Bookselling used to be an historic and even a romantic profession. Once printing had been invented in the fifteenth century the first bookstores soon appeared, often combined with a publishing and printing enterprise. These were mainly small and precarious businesses, so nothing much has changed there, but because of the customers they attracted and the many secrets that might be hidden in the books themselves, bookstores came to feature in many novels. There are Victorian bookshop mysteries, cat bookshop mysteries, haunted bookshop mysteries, tales by Umberto Eco, Sylvia Townsend, Paul Auster , Ross King, Lawrence Block, and one I read recently with pleasure called Mr. Penumbra’s Twenty-Four Hour Bookshop by Robin Sloan. Many authors have found the bookstore a convenient setting, an ideal hiding place for criminals, amateur detectives, mystics, and anti-social misfits. If in doubt give one of your characters a job in a bookstore, and something strange is bound to happen.
Bookselling now seems a quaint and antique occupation, like thatching or blacksmithing.

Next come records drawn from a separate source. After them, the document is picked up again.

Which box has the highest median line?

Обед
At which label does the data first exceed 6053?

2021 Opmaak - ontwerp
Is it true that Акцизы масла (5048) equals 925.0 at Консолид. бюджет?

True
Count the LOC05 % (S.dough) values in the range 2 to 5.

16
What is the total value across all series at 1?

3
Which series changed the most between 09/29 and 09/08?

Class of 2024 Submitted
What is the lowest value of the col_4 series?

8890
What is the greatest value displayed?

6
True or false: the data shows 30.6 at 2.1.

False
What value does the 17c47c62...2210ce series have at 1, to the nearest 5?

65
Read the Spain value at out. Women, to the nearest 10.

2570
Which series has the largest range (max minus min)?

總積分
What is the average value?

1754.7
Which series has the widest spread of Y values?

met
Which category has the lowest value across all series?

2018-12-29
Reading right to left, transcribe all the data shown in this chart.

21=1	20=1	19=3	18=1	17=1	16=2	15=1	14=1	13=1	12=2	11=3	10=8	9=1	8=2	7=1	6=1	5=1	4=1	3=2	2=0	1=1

What remains is mostly another corporate enterprise of giant supermarkets and Internet distribution. A few independent bookstores survive. Most of them are still rather eccentric places that remind me of my own short-lived enterprise in London all those years ago. Short-lived because bookselling is not alas one of the most profitable occupations. Even then only a few people read books, and fewer still actually bought them. My accounting was always on the optimistic side, and perhaps rather idiosyncratic too. Profit never entered my mind. In fact I enjoyed buying books much more than selling them – a fatal weakness.
I can’t resist ending with this quotation from one of the great publishers of the twentieth century, Stanley Unwin. "To write books is easy, it requires only pen and ink and the ever-patient paper. To print books is a little more difficult, because genius so often rejoices in illegible handwriting. To read books is more difficult still, because of a tendency to go to sleep. But the most difficult task of all that a mortal man can embark on is to sell a book."